**EXERCISE:** Reproduce the following entries verbatim, each one complete.

**EXERCISE INPUTS:**
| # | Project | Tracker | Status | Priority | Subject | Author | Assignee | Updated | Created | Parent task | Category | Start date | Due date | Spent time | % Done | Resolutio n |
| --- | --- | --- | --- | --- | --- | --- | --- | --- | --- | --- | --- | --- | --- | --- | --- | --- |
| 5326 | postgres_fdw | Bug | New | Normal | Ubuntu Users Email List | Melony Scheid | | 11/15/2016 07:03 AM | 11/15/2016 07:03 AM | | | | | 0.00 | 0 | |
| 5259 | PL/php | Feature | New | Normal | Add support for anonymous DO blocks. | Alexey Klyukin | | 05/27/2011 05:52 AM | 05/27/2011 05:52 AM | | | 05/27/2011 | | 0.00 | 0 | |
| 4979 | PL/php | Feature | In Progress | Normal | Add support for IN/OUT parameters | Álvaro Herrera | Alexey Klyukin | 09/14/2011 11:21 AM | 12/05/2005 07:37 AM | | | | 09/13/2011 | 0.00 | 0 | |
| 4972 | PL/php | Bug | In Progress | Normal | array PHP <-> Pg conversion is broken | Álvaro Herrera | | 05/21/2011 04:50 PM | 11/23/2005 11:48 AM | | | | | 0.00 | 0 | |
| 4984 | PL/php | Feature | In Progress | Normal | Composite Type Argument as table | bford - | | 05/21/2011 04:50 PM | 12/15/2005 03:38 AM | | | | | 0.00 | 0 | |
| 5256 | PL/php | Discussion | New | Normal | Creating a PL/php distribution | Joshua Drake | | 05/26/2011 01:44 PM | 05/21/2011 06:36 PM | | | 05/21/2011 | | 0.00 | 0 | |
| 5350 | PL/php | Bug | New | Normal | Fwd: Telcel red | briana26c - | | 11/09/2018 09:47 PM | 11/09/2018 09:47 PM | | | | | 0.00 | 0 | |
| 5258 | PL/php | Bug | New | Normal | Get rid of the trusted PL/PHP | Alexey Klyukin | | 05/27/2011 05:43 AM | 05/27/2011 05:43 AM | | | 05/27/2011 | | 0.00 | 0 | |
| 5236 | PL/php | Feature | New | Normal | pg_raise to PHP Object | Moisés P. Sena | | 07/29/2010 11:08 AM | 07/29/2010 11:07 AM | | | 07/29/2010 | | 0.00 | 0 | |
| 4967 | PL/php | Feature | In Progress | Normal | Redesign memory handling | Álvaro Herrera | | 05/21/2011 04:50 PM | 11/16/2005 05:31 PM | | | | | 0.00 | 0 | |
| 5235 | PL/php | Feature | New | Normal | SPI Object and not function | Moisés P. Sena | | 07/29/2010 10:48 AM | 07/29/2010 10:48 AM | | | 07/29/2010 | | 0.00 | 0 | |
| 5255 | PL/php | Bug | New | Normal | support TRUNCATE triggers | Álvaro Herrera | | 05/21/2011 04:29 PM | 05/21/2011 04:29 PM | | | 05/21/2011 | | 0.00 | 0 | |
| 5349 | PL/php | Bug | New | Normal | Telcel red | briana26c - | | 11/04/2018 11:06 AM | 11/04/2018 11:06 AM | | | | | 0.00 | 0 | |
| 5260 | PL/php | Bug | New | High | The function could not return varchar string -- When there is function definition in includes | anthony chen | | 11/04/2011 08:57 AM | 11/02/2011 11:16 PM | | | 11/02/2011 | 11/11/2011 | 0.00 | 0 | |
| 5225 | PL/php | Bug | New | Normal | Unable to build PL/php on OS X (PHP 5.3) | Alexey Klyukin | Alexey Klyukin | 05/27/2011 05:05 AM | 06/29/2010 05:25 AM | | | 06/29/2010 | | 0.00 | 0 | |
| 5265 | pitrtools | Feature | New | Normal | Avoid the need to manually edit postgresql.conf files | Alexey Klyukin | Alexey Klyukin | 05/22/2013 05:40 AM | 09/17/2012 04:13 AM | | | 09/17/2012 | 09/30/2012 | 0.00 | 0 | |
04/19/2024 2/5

**SOLVED EXERCISE:**
| # | Project | Tracker | Status | Priority | Subject | Author | Assignee | Updated | Created | Parent task | Category | Start date | Due date | Spent time | % Done | Resolutio n |
| --- | --- | --- | --- | --- | --- | --- | --- | --- | --- | --- | --- | --- | --- | --- | --- | --- |
| 5326 | postgres_fdw | Bug | New | Normal | Ubuntu Users Email List | Melony Scheid | | 11/15/2016 07:03 AM | 11/15/2016 07:03 AM | | | | | 0.00 | 0 | |
| 5259 | PL/php | Feature | New | Normal | Add support for anonymous DO blocks. | Alexey Klyukin | | 05/27/2011 05:52 AM | 05/27/2011 05:52 AM | | | 05/27/2011 | | 0.00 | 0 | |
| 4979 | PL/php | Feature | In Progress | Normal | Add support for IN/OUT parameters | Álvaro Herrera | Alexey Klyukin | 09/14/2011 11:21 AM | 12/05/2005 07:37 AM | | | | 09/13/2011 | 0.00 | 0 | |
| 4972 | PL/php | Bug | In Progress | Normal | array PHP <-> Pg conversion is broken | Álvaro Herrera | | 05/21/2011 04:50 PM | 11/23/2005 11:48 AM | | | | | 0.00 | 0 | |
| 4984 | PL/php | Feature | In Progress | Normal | Composite Type Argument as table | bford - | | 05/21/2011 04:50 PM | 12/15/2005 03:38 AM | | | | | 0.00 | 0 | |
| 5256 | PL/php | Discussion | New | Normal | Creating a PL/php distribution | Joshua Drake | | 05/26/2011 01:44 PM | 05/21/2011 06:36 PM | | | 05/21/2011 | | 0.00 | 0 | |
| 5350 | PL/php | Bug | New | Normal | Fwd: Telcel red | briana26c - | | 11/09/2018 09:47 PM | 11/09/2018 09:47 PM | | | | | 0.00 | 0 | |
| 5258 | PL/php | Bug | New | Normal | Get rid of the trusted PL/PHP | Alexey Klyukin | | 05/27/2011 05:43 AM | 05/27/2011 05:43 AM | | | 05/27/2011 | | 0.00 | 0 | |
| 5236 | PL/php | Feature | New | Normal | pg_raise to PHP Object | Moisés P. Sena | | 07/29/2010 11:08 AM | 07/29/2010 11:07 AM | | | 07/29/2010 | | 0.00 | 0 | |
| 4967 | PL/php | Feature | In Progress | Normal | Redesign memory handling | Álvaro Herrera | | 05/21/2011 04:50 PM | 11/16/2005 05:31 PM | | | | | 0.00 | 0 | |
| 5235 | PL/php | Feature | New | Normal | SPI Object and not function | Moisés P. Sena | | 07/29/2010 10:48 AM | 07/29/2010 10:48 AM | | | 07/29/2010 | | 0.00 | 0 | |
| 5255 | PL/php | Bug | New | Normal | support TRUNCATE triggers | Álvaro Herrera | | 05/21/2011 04:29 PM | 05/21/2011 04:29 PM | | | 05/21/2011 | | 0.00 | 0 | |
| 5349 | PL/php | Bug | New | Normal | Telcel red | briana26c - | | 11/04/2018 11:06 AM | 11/04/2018 11:06 AM | | | | | 0.00 | 0 | |
| 5260 | PL/php | Bug | New | High | The function could not return varchar string -- When there is function definition in includes | anthony chen | | 11/04/2011 08:57 AM | 11/02/2011 11:16 PM | | | 11/02/2011 | 11/11/2011 | 0.00 | 0 | |
| 5225 | PL/php | Bug | New | Normal | Unable to build PL/php on OS X (PHP 5.3) | Alexey Klyukin | Alexey Klyukin | 05/27/2011 05:05 AM | 06/29/2010 05:25 AM | | | 06/29/2010 | | 0.00 | 0 | |
| 5265 | pitrtools | Feature | New | Normal | Avoid the need to manually edit postgresql.conf files | Alexey Klyukin | Alexey Klyukin | 05/22/2013 05:40 AM | 09/17/2012 04:13 AM | | | 09/17/2012 | 09/30/2012 | 0.00 | 0 | |
04/19/2024 2/5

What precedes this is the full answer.